Multivariate Goppa codes

TL;DR

This paper introduces multivariate Goppa codes, explores their structure and relationships with other codes, and demonstrates their applications in quantum error correction and code construction.

Contribution

It defines multivariate Goppa codes, provides their parity check matrices, and links them to tensor products of Reed-Solomon and augmented codes, revealing new properties and applications.

Findings

Multivariate Goppa codes are subfield subcodes of augmented Cartesian codes.

Hulls of multivariate Goppa codes can also be multivariate Goppa codes.

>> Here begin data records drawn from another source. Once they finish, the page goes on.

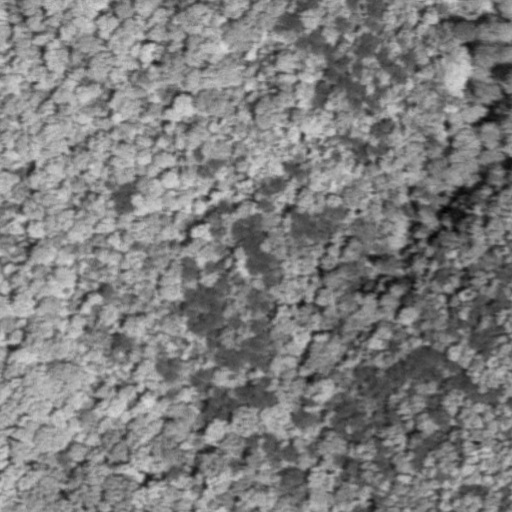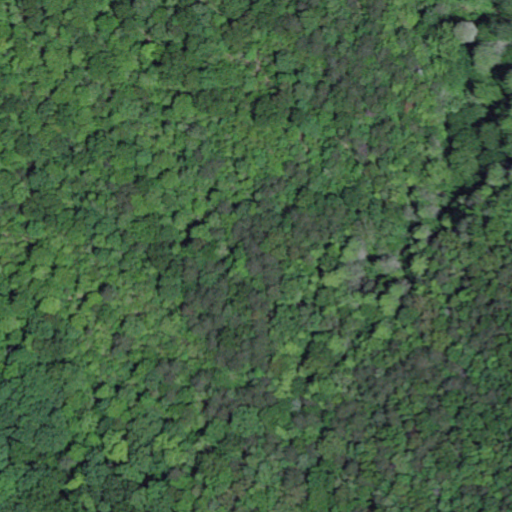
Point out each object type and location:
park: (496, 36)
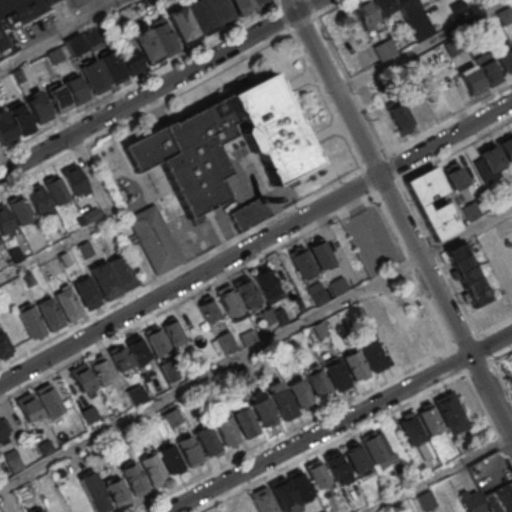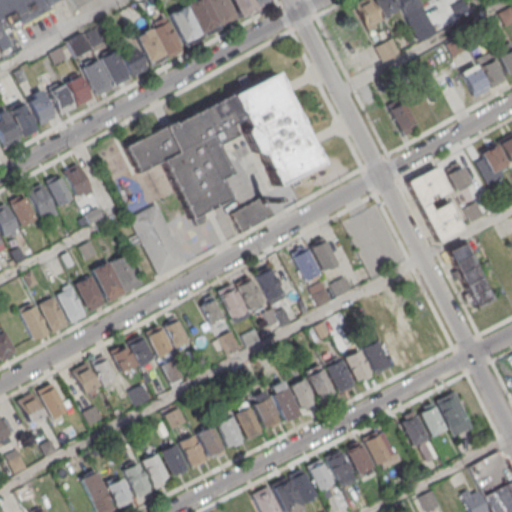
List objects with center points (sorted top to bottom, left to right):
building: (258, 1)
building: (72, 2)
building: (242, 5)
building: (383, 6)
building: (407, 6)
road: (312, 7)
building: (220, 10)
building: (372, 11)
building: (412, 11)
building: (366, 13)
building: (504, 14)
building: (17, 15)
building: (21, 15)
building: (200, 16)
building: (206, 16)
road: (285, 16)
road: (303, 22)
building: (182, 24)
building: (492, 26)
building: (490, 27)
building: (425, 28)
road: (64, 35)
building: (91, 35)
building: (165, 37)
building: (156, 41)
building: (74, 43)
building: (75, 44)
road: (416, 45)
building: (453, 45)
building: (148, 46)
building: (383, 49)
building: (383, 50)
building: (55, 54)
building: (504, 56)
building: (505, 59)
building: (130, 60)
building: (360, 61)
building: (111, 66)
building: (111, 68)
building: (488, 68)
building: (488, 69)
building: (17, 74)
building: (93, 76)
road: (141, 78)
building: (472, 79)
building: (472, 80)
road: (157, 87)
building: (75, 89)
building: (67, 93)
building: (58, 98)
road: (326, 98)
building: (416, 105)
building: (37, 106)
building: (38, 108)
road: (145, 109)
building: (398, 113)
building: (399, 116)
building: (19, 119)
building: (14, 121)
building: (5, 128)
building: (223, 142)
building: (222, 144)
building: (506, 146)
road: (455, 147)
building: (497, 153)
building: (490, 156)
building: (454, 174)
building: (455, 175)
road: (368, 179)
building: (74, 180)
building: (74, 180)
building: (55, 189)
building: (55, 189)
building: (37, 198)
building: (38, 200)
building: (430, 202)
building: (431, 203)
road: (414, 208)
building: (20, 209)
building: (19, 210)
building: (470, 210)
building: (471, 211)
building: (249, 213)
building: (249, 213)
building: (92, 214)
road: (400, 219)
building: (5, 220)
building: (5, 223)
road: (95, 224)
building: (153, 238)
building: (154, 238)
parking lot: (372, 238)
road: (256, 242)
building: (84, 248)
building: (15, 253)
building: (320, 253)
building: (320, 254)
building: (64, 258)
building: (302, 262)
building: (302, 262)
road: (181, 266)
building: (122, 271)
building: (123, 271)
building: (283, 272)
building: (466, 273)
building: (284, 274)
building: (467, 274)
building: (28, 278)
building: (103, 280)
building: (104, 280)
building: (266, 284)
building: (266, 285)
building: (337, 285)
building: (337, 285)
building: (85, 291)
building: (246, 292)
building: (86, 293)
building: (317, 293)
road: (187, 296)
building: (250, 297)
building: (67, 302)
building: (229, 302)
building: (229, 302)
building: (67, 303)
building: (298, 304)
building: (208, 309)
building: (208, 310)
building: (49, 312)
building: (49, 313)
building: (266, 316)
building: (279, 317)
building: (30, 320)
building: (30, 321)
road: (494, 324)
road: (443, 328)
building: (173, 331)
building: (173, 332)
building: (408, 334)
building: (247, 337)
building: (155, 338)
building: (155, 340)
building: (226, 340)
building: (389, 343)
building: (3, 345)
road: (256, 345)
building: (390, 345)
building: (4, 347)
building: (136, 348)
building: (371, 353)
building: (130, 354)
building: (119, 356)
building: (373, 356)
building: (354, 364)
building: (354, 365)
building: (99, 367)
building: (100, 369)
building: (239, 370)
building: (335, 373)
building: (335, 374)
building: (80, 376)
building: (81, 377)
building: (145, 377)
building: (318, 380)
building: (317, 384)
building: (298, 390)
building: (135, 393)
building: (136, 393)
building: (299, 393)
building: (48, 399)
building: (48, 399)
building: (280, 401)
building: (281, 403)
building: (27, 406)
building: (27, 407)
building: (261, 409)
building: (262, 412)
building: (450, 412)
building: (88, 413)
building: (450, 413)
building: (173, 416)
building: (172, 417)
building: (243, 419)
building: (429, 420)
building: (429, 420)
building: (244, 421)
road: (338, 422)
building: (3, 426)
building: (409, 427)
road: (290, 429)
building: (410, 429)
building: (225, 431)
building: (226, 431)
building: (1, 432)
building: (207, 439)
building: (206, 441)
road: (329, 442)
building: (46, 445)
building: (372, 446)
building: (377, 448)
building: (188, 449)
building: (189, 450)
building: (355, 458)
building: (12, 459)
building: (12, 459)
building: (170, 459)
building: (171, 459)
building: (355, 459)
building: (336, 466)
building: (336, 467)
building: (152, 468)
building: (152, 469)
road: (435, 472)
building: (316, 473)
building: (133, 479)
building: (134, 479)
building: (299, 484)
building: (322, 485)
building: (290, 490)
building: (115, 491)
building: (116, 491)
building: (93, 492)
building: (93, 492)
building: (282, 495)
building: (499, 498)
building: (499, 498)
building: (261, 500)
building: (261, 500)
building: (424, 500)
building: (424, 500)
building: (472, 501)
building: (471, 502)
building: (329, 503)
building: (241, 505)
building: (40, 511)
building: (42, 511)
building: (321, 511)
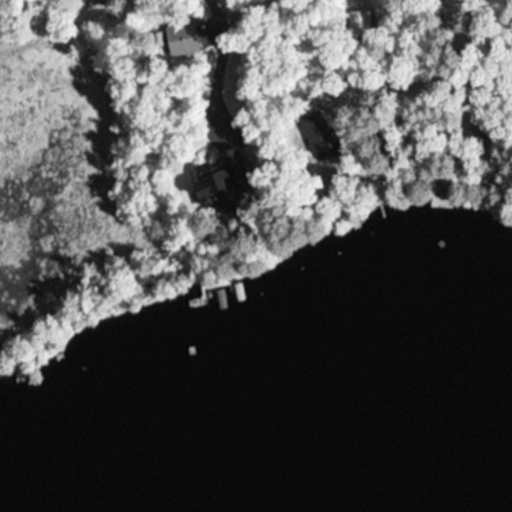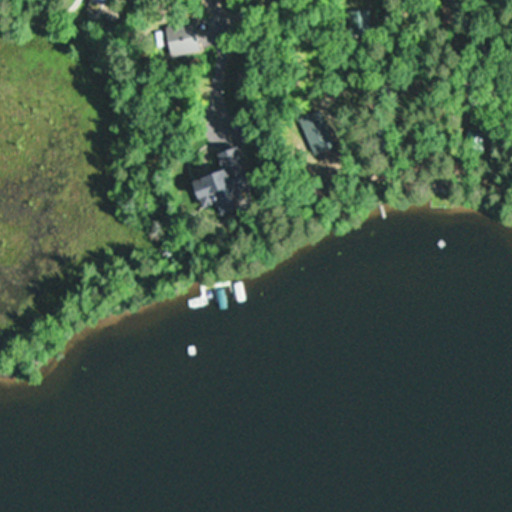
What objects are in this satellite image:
building: (177, 39)
road: (211, 55)
road: (393, 68)
building: (473, 140)
building: (214, 189)
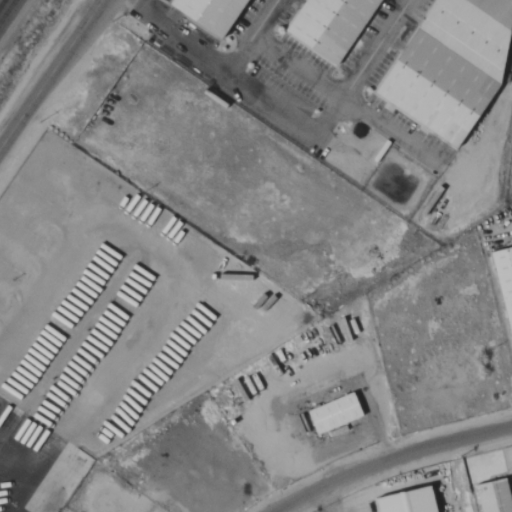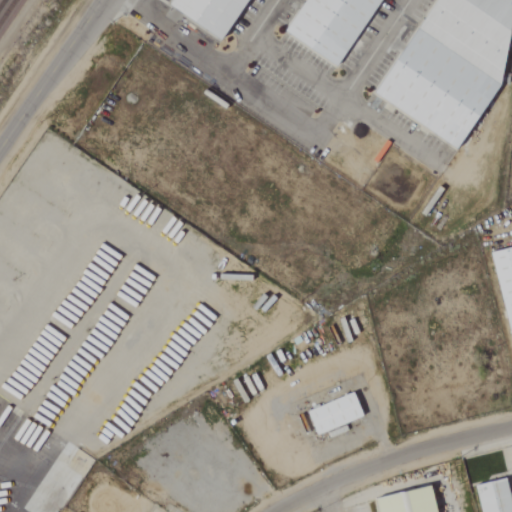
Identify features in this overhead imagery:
railway: (1, 2)
railway: (6, 9)
road: (135, 10)
building: (211, 13)
building: (219, 15)
building: (330, 25)
building: (337, 27)
road: (251, 36)
building: (443, 65)
building: (445, 66)
road: (50, 73)
road: (343, 100)
road: (293, 119)
building: (503, 289)
building: (336, 413)
road: (387, 457)
road: (13, 481)
road: (323, 499)
road: (18, 500)
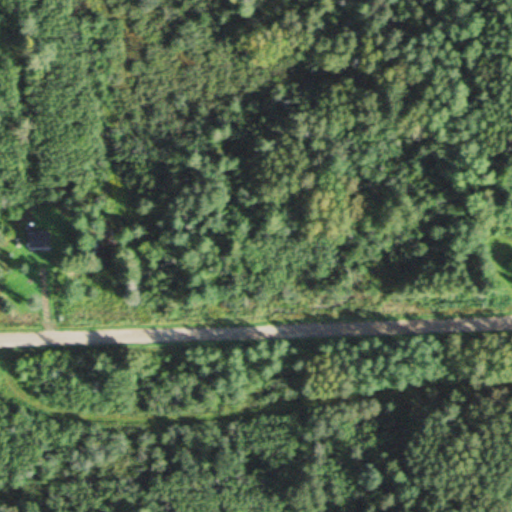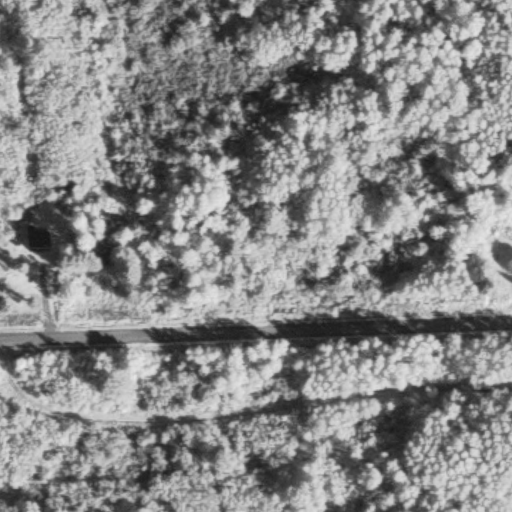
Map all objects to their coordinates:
building: (35, 241)
road: (256, 329)
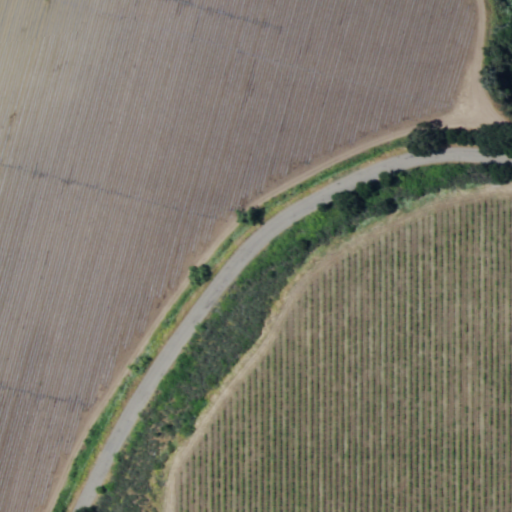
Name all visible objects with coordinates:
crop: (254, 256)
road: (238, 259)
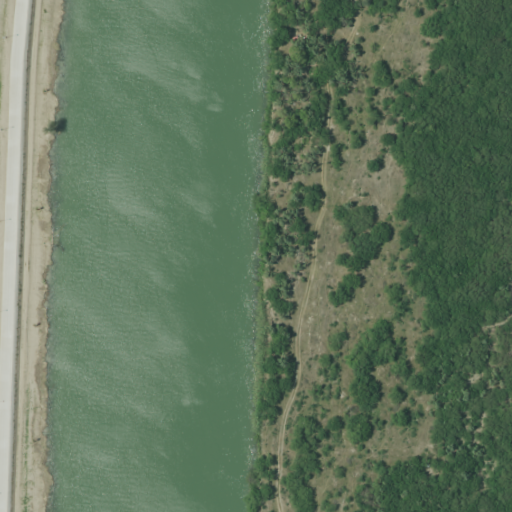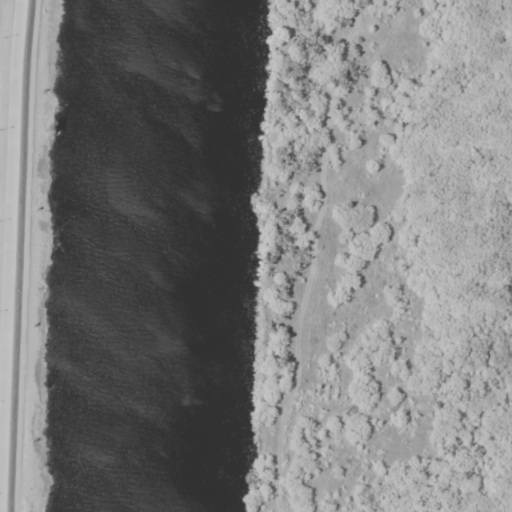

Applications include entanglement-assisted quantum codes and families of LCD, self-dual, or self-orthogonal codes.

Abstract

In this paper, we introduce multivariate Goppa codes, which contain as a special case the well-known, classical Goppa codes. We provide a parity check matrix for a multivariate Goppa code in terms of a tensor product of generalized Reed-Solomon codes. We prove that multivariate Goppa codes are subfield subcodes of augmented Cartesian codes. By showing how this new family of codes relates to tensor products of generalized Reed-Solomon codes and augmented codes, we obtain information about the parameters, subcodes, duals, and hulls of multivariate Goppa codes. We see that in certain cases, the hulls of multivariate Goppa codes (resp., tensor product of generalized Reed-Solomon codes), are also multivariate Goppa codes (resp. tensor product of generalized Reed-Solomon codes). We utilize the multivariate Goppa codes to obtain entanglement-assisted quantum error-correcting codes and to build families of long LCD, self-dual, or self-orthogonal codes.